Oral Answers to Questions — Northern Ireland – in the House of Commons at 12:00 am on 27 February 1997.
To ask the Secretary of State for Northern Ireland whether he will make a statement on the implications for the political peace process in Northern Ireland of the current security situation. [16365]
The IRA continues its murderous attacks, indifferent to whom it may kill or maim. In the absence of the IRA declaring and implementing an unequivocal ceasefire that is credible, Sinn Fein continues to exclude itself from the process of talks. With or without its participation, we shall continue to further the process of inclusive and comprehensive talks.
Is it not time to pay tribute to the steadfastness of my right hon. and learned Friend and his ministerial team in their insistence that the governance of Northern Ireland shall always be democratically decided, and will never change in response to intimidation, fear, any atrocity or any political pressure that is imposed by the apologists of violence such as Sinn Fein?
We are certainly steadfast in that policy and in that cause. I am very grateful to my hon. Friend for what he has said. It is slightly unnerving to have a tribute paid to one in this post.
Does the Secretary of State agree that the most significant impact on all the proceedings is the emerging fact that Sinn Fein-IRA totally abhors the principle of consent, and has thereby lost all sympathy and support throughout the world? Does he agree that this is the time for progress on the restoration of practical measures to restore effective administration to the people of Northern Ireland?
The right hon. Gentleman is absolutely right to say that Sinn Fein and the IRA have steadfastly refused to endorse the principle of consent, thereby, of course, refusing to endorse the foundation of democracy. I very much wish that greater responsibility was able to be exercised by people elected for that purpose in Northern Ireland. It is the purpose of the talks process to find a means by which, based on consent and comprehensive agreement, that can be achieved.
As I approach the end of my tenure, I am no more enamoured of direct rule than I was at the very beginning. About the first thing that I said in public was that I needed to enhance democratic responsibility in Northern Ireland.
Does my right hon. and learned Friend agree that currently one of the most distasteful sights in Northern Ireland is the unauthorised IRA signs in South Armagh proclaiming "Sniper at Work"? Does he agree that they are an insult not only to the family of the lance-bombardier but to all those residents who expressed their dismay over his murder? Whose responsibility are those signs, and when will they be taken down?
I very much agree with my hon. Friend's comments on the signs. I think that they are an insult, and that they are provocative and revolting. I understand that they are occasionally taken down. I will write to my hon. Friend, if he will allow me to do so, about the implications of his question.
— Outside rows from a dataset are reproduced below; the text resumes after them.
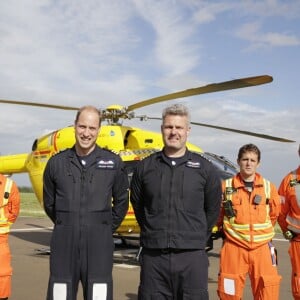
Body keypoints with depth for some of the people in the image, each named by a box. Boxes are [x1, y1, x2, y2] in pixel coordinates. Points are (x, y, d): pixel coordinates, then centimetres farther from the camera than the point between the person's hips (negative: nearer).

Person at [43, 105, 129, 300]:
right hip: (64, 244, 1)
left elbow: (121, 201, 10)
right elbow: (49, 203, 14)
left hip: (99, 245, -1)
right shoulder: (57, 163, 3)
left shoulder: (113, 162, 0)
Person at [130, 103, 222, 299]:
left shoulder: (205, 168, 2)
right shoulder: (145, 167, 6)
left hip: (192, 256, -1)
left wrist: (197, 238, 10)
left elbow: (212, 210, 9)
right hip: (153, 256, 1)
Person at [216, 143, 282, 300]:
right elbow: (216, 214, 10)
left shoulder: (268, 187, 3)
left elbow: (274, 214, 17)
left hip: (262, 247, 2)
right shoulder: (226, 186, -2)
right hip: (234, 247, -1)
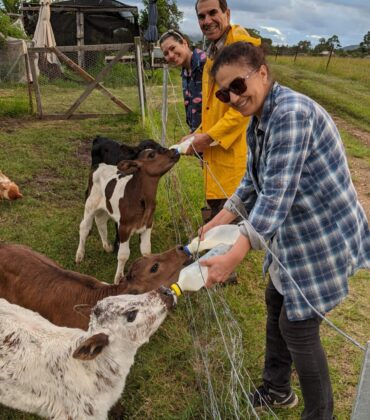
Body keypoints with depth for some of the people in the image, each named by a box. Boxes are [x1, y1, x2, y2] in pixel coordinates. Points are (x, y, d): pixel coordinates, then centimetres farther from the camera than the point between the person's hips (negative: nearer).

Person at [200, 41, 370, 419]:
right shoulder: (259, 121, 4)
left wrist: (234, 257, -36)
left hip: (325, 237, -10)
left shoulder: (291, 113, -26)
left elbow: (278, 193, -33)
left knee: (298, 326, 0)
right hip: (295, 234, 10)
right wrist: (219, 220, 6)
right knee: (276, 304, 21)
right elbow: (254, 182, 14)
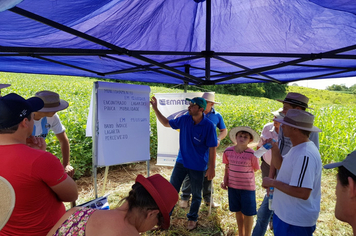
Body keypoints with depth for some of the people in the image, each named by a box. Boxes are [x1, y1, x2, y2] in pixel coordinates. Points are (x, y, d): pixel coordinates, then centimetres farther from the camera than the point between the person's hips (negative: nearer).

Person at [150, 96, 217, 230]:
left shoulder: (209, 126, -18)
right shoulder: (184, 119, -6)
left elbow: (212, 148, -13)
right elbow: (166, 123, 7)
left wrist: (211, 168, -11)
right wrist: (155, 108, 0)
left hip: (198, 166, -3)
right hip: (181, 162, 4)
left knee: (196, 195, 15)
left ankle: (192, 219, 37)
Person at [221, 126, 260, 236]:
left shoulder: (251, 154, -16)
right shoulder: (228, 151, -7)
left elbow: (254, 169, -4)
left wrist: (242, 175, -6)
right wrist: (225, 181, -3)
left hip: (248, 187, -3)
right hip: (233, 186, 3)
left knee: (248, 213, 11)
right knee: (238, 211, 20)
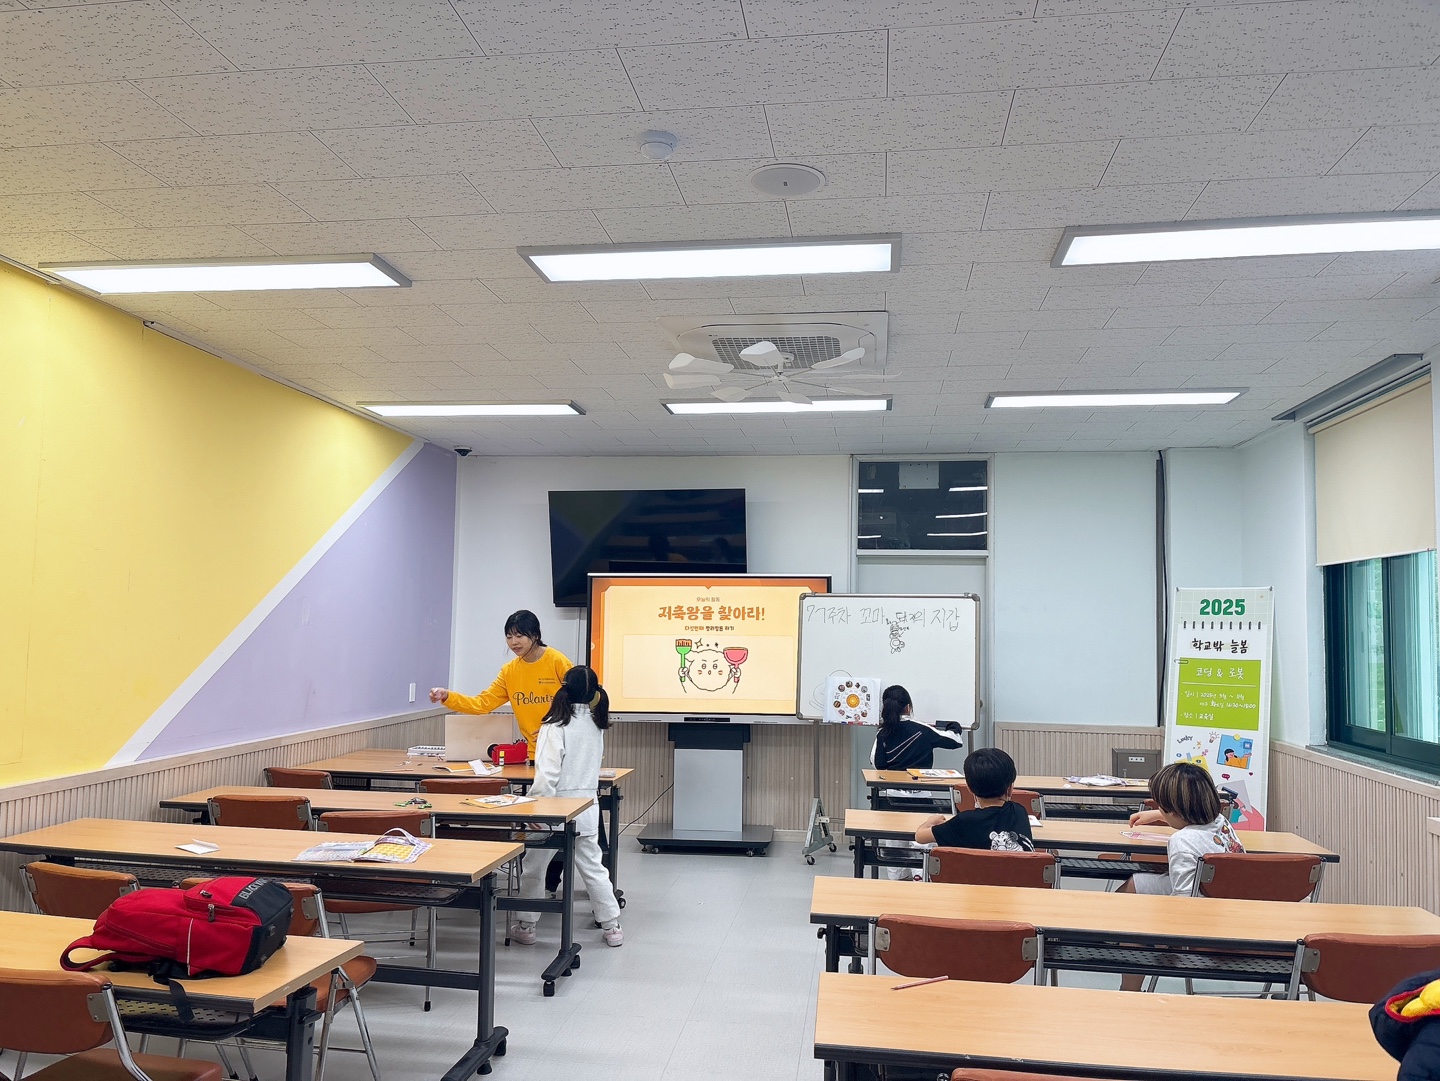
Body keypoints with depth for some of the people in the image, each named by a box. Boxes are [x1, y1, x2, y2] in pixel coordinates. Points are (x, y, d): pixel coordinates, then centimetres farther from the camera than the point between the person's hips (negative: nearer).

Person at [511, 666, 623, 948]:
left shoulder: (556, 725, -14)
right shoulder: (596, 724, 1)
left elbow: (547, 772, -19)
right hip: (586, 805, 5)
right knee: (592, 867, 13)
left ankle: (525, 926, 18)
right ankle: (611, 926, 16)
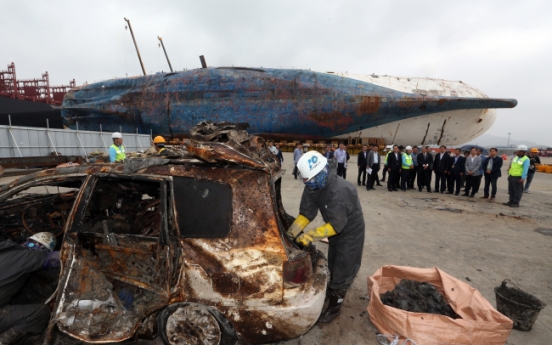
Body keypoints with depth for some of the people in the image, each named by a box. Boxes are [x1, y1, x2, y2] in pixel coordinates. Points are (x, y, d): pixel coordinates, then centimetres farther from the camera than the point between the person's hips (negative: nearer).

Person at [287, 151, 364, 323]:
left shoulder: (341, 190, -39)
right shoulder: (314, 187, -15)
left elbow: (336, 225, -37)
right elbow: (306, 212, -10)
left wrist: (311, 235, -38)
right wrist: (292, 233, -19)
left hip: (350, 232, -7)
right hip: (335, 230, 8)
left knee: (341, 271, 5)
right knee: (333, 266, 25)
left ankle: (334, 308, 23)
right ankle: (332, 291, 50)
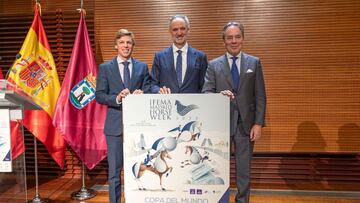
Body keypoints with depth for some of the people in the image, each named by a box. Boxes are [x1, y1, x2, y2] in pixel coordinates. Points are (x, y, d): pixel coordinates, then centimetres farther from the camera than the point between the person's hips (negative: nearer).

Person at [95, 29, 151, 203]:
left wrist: (142, 94, -17)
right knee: (115, 170, 8)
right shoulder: (105, 68, 5)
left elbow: (148, 92, 5)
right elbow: (99, 96, 0)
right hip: (115, 124, -1)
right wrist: (117, 98, -18)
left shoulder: (142, 67, 8)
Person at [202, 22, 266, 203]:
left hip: (246, 123, 1)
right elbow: (206, 92, -3)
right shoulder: (213, 65, 4)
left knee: (244, 168, 11)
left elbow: (260, 96, 2)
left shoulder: (254, 62, 5)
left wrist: (258, 123, -5)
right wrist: (220, 95, -24)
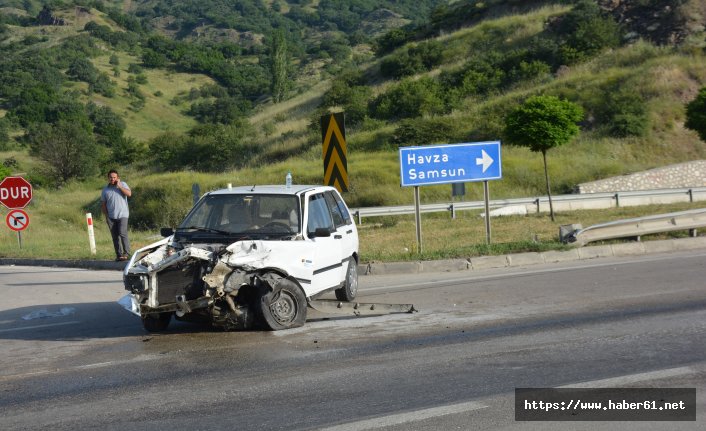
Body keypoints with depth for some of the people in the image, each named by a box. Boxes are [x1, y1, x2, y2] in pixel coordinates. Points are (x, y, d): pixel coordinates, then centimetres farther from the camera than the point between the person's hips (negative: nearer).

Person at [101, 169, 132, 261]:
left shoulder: (123, 184, 3)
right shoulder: (105, 189, 10)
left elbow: (129, 194, -13)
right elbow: (103, 204, 12)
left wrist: (119, 186, -15)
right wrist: (106, 215, 4)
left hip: (122, 215, -3)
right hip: (111, 217, 3)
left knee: (122, 233, -19)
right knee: (115, 237, 4)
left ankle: (127, 253, -15)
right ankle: (119, 255, 9)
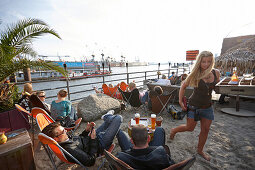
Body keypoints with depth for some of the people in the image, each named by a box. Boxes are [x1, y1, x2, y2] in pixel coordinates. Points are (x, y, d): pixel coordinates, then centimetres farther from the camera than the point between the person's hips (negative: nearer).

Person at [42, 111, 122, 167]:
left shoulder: (63, 142, -6)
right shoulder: (69, 150, -34)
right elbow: (90, 161, -27)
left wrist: (87, 130, -5)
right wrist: (93, 139, -23)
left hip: (95, 136, 8)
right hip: (100, 144, -7)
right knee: (118, 118, -3)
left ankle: (107, 117, 48)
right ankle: (107, 117, 25)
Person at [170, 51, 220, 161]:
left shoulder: (216, 73, -5)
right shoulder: (195, 75, -16)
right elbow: (183, 86, -6)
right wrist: (180, 101, -9)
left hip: (207, 107, 5)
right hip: (194, 106, -4)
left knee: (205, 130, 14)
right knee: (190, 128, 5)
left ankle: (200, 150, 37)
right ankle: (174, 130, 35)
Is it not of interest that, following the cowardly murder last week of the British soldier, the Taoiseach made it perfectly clear that those responsible—the IRA—were the dedicated enemies of the Republic of Ireland, as indeed they are of Northern Ireland and of the entire United Kingdom? No doubt the Taoiseach will make his views quite clear when he speaks at Monday's meeting in Dublin of the British-Irish parliamentary body. Is it not important for the IRA to realise that murdering British soldiers will not in any way bring a united Ireland one step nearer, that such murders are totally unjustified, and that those who commit them are committing crimes against humanity?
I warmly endorse the hon. Gentleman's comments, and pay tribute to his holding consistently to those views and to his expression of them. I noticed that Mr. Bruton, the Taoiseach, said recently:
The IRA campaign is anti-Irish and contrary to the interests of all in Ireland.
I pay tribute to that comment, and endorse it. The hon. Gentleman is absolutely right to say that no amount of violence or of criminal murderous activity will deflect the Government or those in the security forces who steadfastly serve all the people of Northern Ireland from their duty—which is to uphold democracy and to protect the rule of law.
Does the Secretary of State agree that progress on this summer's parades have implications also for political progress? With that in mind, we welcome the measures he announced yesterday in response to recommendations in the North report. Will he now tell the House when he expects to announce the membership of the Parades Commission? As he is halfway through his further consultation, will he also tell us what additional information he has gained from the submissions made to him on the nature of the powers that the commission should have?
It is premature to say anything about the nature of the submissions or about the results of the consultation when the consultation is incomplete. It will be completed at the end of March, and we have a genuinely open mind until then. I hope to be able to announce the composition of the commission fairly shortly. We attach great importance to its establishment and to its early assumption of those powers that we have accepted straight away as being proper.